[DOCUMENT EXCERPT]

So when I went over today in the heat to talk to my new friend and to return some change to him, I understood at once how his heart works too.

He dreams in the language of gardens.

But let me fill you in. There’s a disputed place in my town, a would be park and garden. And by the grace of the universe and the generosity of good people I’ve been able to start watering in the height of summer, trees and roses, plants that fruit and flower.

And in the shade of a circle of oaks, on the hard ground or on the boulders, people sit and talk. Mostly a bunch of my friends. Mostly not rich ones, sometimes campers, sometimes travelers.

They’ve been eager to help. Something to be carried? Moved? Garbage to be picked up? My friends are there.

Yesterday I was deeply soaking the little fringe tree, concerned by the dryness at the growing tips, when a guy came over. “Bet you planted this tree, sister” he said. No, I told him, not me. Told him past and current history. Admitted I love trees and flowers with my full heart. He watched me try to reach another, more distant tree. “You need a second hose”. Yeah, I told him that was a great idea; I’d work on it. And he said “here, you get you that hose”. And he handed me a twenty.

He’s from Tennessee. Perhaps my age, more or less, though life has been harsher for him. Neck in a brace, shoes worn. Twenty from him was likely the equivalent of a thousand from a wealthier friend.

That’s why I was concerned about giving him his change back today. But he was having none of that. It was a donation, freely given. “You tell them an old homeless man from Tennessee donated twenty dollars to make this park beautiful. Tell ‘em that.”

And he said he’d had trouble sleeping—pain from his injuries, trouble on his mind. But then he thought of the park, of how it could be—the stone benches, the real sidewalk, the beautiful plants. How it would be so wonderful. “Wish I was rich” he said, “but I’ll get my reward in heaven”. I told him to please hold to that vision he has, of beauty, of people enjoying that beauty, of how this place could be. We need those dreams, those visions, those magical gardens in which all are welcome and all can flourish.

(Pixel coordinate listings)
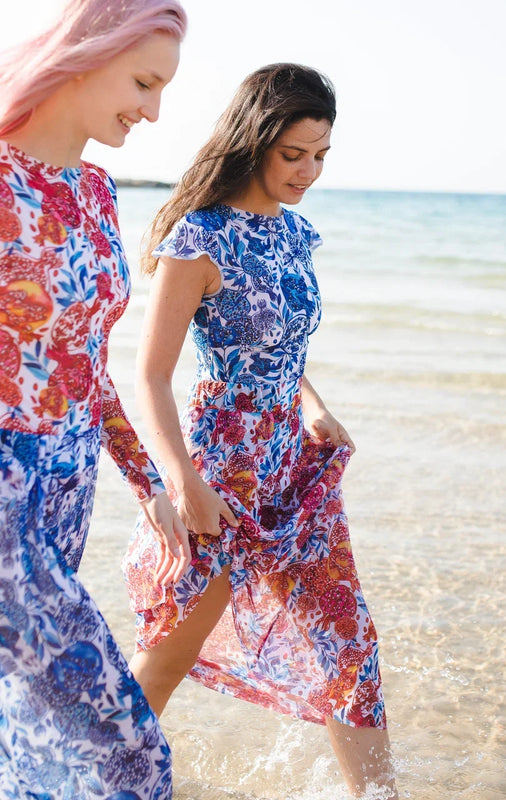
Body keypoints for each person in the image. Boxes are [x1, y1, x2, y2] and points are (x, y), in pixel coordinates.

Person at [123, 63, 399, 798]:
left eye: (321, 156)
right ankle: (90, 781)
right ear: (255, 142)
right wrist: (184, 483)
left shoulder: (297, 233)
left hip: (294, 472)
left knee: (350, 647)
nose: (308, 172)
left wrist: (311, 402)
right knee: (169, 655)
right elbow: (151, 375)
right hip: (222, 474)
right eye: (293, 154)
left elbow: (283, 345)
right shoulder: (199, 239)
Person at [0, 1, 190, 797]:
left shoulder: (97, 191)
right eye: (144, 83)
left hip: (70, 486)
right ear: (86, 54)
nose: (154, 111)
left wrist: (150, 483)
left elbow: (84, 364)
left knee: (30, 743)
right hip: (6, 489)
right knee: (127, 753)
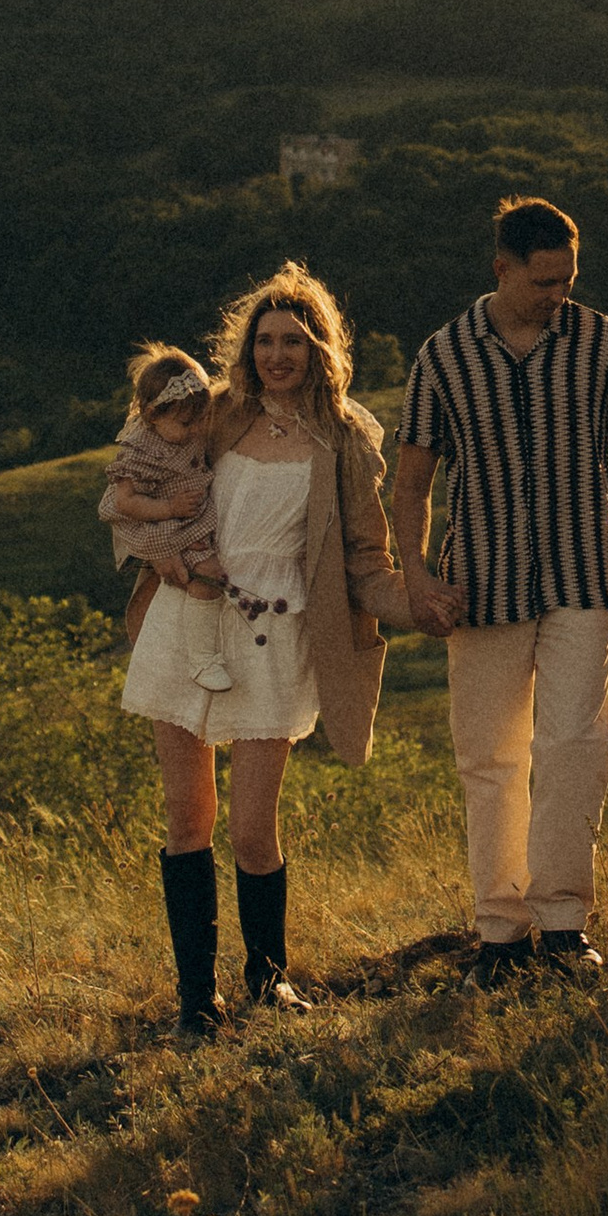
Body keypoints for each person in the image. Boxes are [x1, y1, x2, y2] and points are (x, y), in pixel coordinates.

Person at [393, 193, 608, 984]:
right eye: (543, 281)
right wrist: (416, 576)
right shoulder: (444, 355)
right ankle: (499, 933)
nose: (558, 294)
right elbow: (413, 480)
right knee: (489, 759)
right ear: (502, 269)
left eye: (567, 279)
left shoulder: (601, 342)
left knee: (574, 747)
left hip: (584, 573)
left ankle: (563, 925)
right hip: (481, 583)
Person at [122, 265, 407, 1036]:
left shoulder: (344, 438)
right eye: (265, 339)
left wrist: (420, 602)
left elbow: (364, 558)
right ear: (248, 346)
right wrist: (168, 553)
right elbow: (128, 484)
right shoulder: (213, 414)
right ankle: (195, 999)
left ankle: (268, 978)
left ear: (320, 348)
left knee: (252, 827)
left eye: (294, 340)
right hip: (187, 620)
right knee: (188, 817)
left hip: (275, 638)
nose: (278, 353)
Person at [100, 344, 236, 699]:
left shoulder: (185, 433)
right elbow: (123, 502)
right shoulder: (141, 451)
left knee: (210, 573)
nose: (195, 430)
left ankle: (208, 646)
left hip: (186, 520)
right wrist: (170, 508)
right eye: (185, 423)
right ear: (151, 416)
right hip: (162, 526)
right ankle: (202, 658)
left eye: (201, 419)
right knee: (209, 576)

[WORK REQUEST 1] In the park essay, what did the man from Tennessee tell the writer they needed to reach a more distant tree?
[WORK REQUEST 2] Copy the passage from the park essay starting with "And in the shade" and going on through "friends are there.".

[EXERCISE OUTPUT 1] A second hose.

[EXERCISE OUTPUT 2]
And in the shade of a circle of oaks, on the hard ground or on the boulders, people sit and talk. Mostly a bunch of my friends. Mostly not rich ones, sometimes campers, sometimes travelers.

They’ve been eager to help. Something to be carried? Moved? Garbage to be picked up? My friends are there.